What this task involves:
Every line from the top of the records through the one bearing "right hip: (444, 189)" is to be reproduced exactly, and pictures are to be left out.

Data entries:
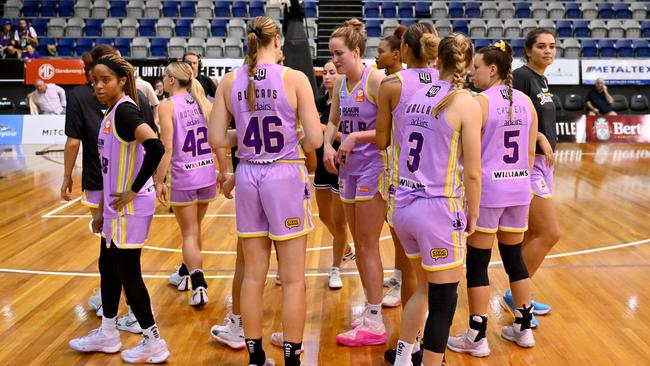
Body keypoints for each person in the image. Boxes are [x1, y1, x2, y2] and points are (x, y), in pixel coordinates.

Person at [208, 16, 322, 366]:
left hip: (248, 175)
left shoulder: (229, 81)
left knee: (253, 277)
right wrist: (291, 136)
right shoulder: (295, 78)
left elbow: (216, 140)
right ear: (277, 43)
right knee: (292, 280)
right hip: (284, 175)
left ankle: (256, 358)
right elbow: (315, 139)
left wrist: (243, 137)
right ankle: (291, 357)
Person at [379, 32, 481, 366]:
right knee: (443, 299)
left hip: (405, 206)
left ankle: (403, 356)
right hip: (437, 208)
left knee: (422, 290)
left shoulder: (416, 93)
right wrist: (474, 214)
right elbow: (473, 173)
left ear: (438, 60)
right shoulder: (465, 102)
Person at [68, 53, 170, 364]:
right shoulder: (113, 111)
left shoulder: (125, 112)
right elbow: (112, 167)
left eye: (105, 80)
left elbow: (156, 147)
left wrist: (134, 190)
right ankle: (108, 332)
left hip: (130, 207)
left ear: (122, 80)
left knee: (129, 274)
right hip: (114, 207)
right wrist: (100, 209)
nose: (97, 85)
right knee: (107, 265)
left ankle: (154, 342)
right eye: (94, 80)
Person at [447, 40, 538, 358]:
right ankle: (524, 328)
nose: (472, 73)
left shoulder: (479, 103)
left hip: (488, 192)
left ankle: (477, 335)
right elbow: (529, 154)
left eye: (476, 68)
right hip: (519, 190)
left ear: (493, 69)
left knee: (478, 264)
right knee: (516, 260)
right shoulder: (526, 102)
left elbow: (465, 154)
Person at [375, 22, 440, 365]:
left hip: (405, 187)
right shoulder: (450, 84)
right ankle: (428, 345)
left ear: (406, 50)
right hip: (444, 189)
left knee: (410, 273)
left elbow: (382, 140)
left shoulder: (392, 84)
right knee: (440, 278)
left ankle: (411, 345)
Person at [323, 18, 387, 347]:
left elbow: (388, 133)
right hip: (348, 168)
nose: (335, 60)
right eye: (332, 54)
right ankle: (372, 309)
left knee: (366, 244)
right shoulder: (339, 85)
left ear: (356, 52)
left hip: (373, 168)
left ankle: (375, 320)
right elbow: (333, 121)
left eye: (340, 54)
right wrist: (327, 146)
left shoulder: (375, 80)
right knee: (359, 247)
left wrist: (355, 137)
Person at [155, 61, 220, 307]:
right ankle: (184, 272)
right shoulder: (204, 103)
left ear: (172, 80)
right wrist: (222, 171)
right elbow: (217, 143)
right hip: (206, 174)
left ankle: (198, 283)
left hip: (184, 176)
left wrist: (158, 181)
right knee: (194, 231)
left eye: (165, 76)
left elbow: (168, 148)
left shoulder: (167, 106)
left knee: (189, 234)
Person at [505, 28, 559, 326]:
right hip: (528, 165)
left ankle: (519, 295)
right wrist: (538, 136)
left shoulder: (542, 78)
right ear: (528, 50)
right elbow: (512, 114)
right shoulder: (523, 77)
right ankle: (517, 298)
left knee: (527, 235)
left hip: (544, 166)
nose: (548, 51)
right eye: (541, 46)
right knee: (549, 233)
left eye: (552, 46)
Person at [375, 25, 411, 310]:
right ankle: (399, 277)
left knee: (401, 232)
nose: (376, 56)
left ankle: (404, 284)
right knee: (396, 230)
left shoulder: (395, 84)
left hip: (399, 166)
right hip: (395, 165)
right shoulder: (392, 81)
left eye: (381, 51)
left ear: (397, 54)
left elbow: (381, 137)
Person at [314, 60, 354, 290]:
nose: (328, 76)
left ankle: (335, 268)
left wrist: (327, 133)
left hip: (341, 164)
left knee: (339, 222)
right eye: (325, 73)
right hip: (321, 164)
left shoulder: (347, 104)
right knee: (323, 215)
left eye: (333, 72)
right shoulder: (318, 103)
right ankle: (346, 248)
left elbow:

Answer to the problem:
Body keypoints for each person in the image. Boxes are [x1, y1, x2, y2] and points are (x, y), in pixel coordinates.

Person at [208, 16, 322, 366]:
left hip: (248, 175)
left shoulder: (229, 81)
left knee: (253, 277)
right wrist: (291, 136)
right shoulder: (295, 78)
left elbow: (216, 140)
right ear: (277, 43)
right knee: (292, 280)
right hip: (284, 175)
left ankle: (256, 358)
right elbow: (315, 139)
left wrist: (243, 137)
right ankle: (291, 357)
Person at [379, 32, 481, 366]:
right knee: (443, 299)
left hip: (405, 206)
left ankle: (403, 356)
right hip: (437, 208)
left knee: (422, 290)
left shoulder: (416, 93)
right wrist: (474, 214)
right elbow: (473, 173)
left ear: (438, 60)
right shoulder: (465, 102)
Person at [68, 53, 170, 364]:
right shoulder: (113, 111)
left shoulder: (125, 112)
right elbow: (112, 167)
left eye: (105, 80)
left elbow: (156, 147)
left wrist: (134, 190)
right ankle: (108, 332)
left hip: (130, 207)
left ear: (122, 80)
left knee: (129, 274)
right hip: (114, 207)
right wrist: (100, 209)
nose: (97, 85)
right knee: (107, 265)
left ankle: (154, 342)
right eye: (94, 80)
Person at [447, 40, 538, 358]:
right ankle: (524, 328)
nose: (472, 73)
left shoulder: (479, 103)
left hip: (488, 192)
left ankle: (477, 335)
right elbow: (529, 154)
left eye: (476, 68)
right hip: (519, 190)
left ear: (493, 69)
left knee: (478, 264)
right knee: (516, 260)
right shoulder: (526, 102)
left elbow: (465, 154)
Person at [375, 22, 440, 365]:
left hip: (405, 187)
right shoulder: (450, 84)
right ankle: (428, 345)
left ear: (406, 50)
right hip: (444, 189)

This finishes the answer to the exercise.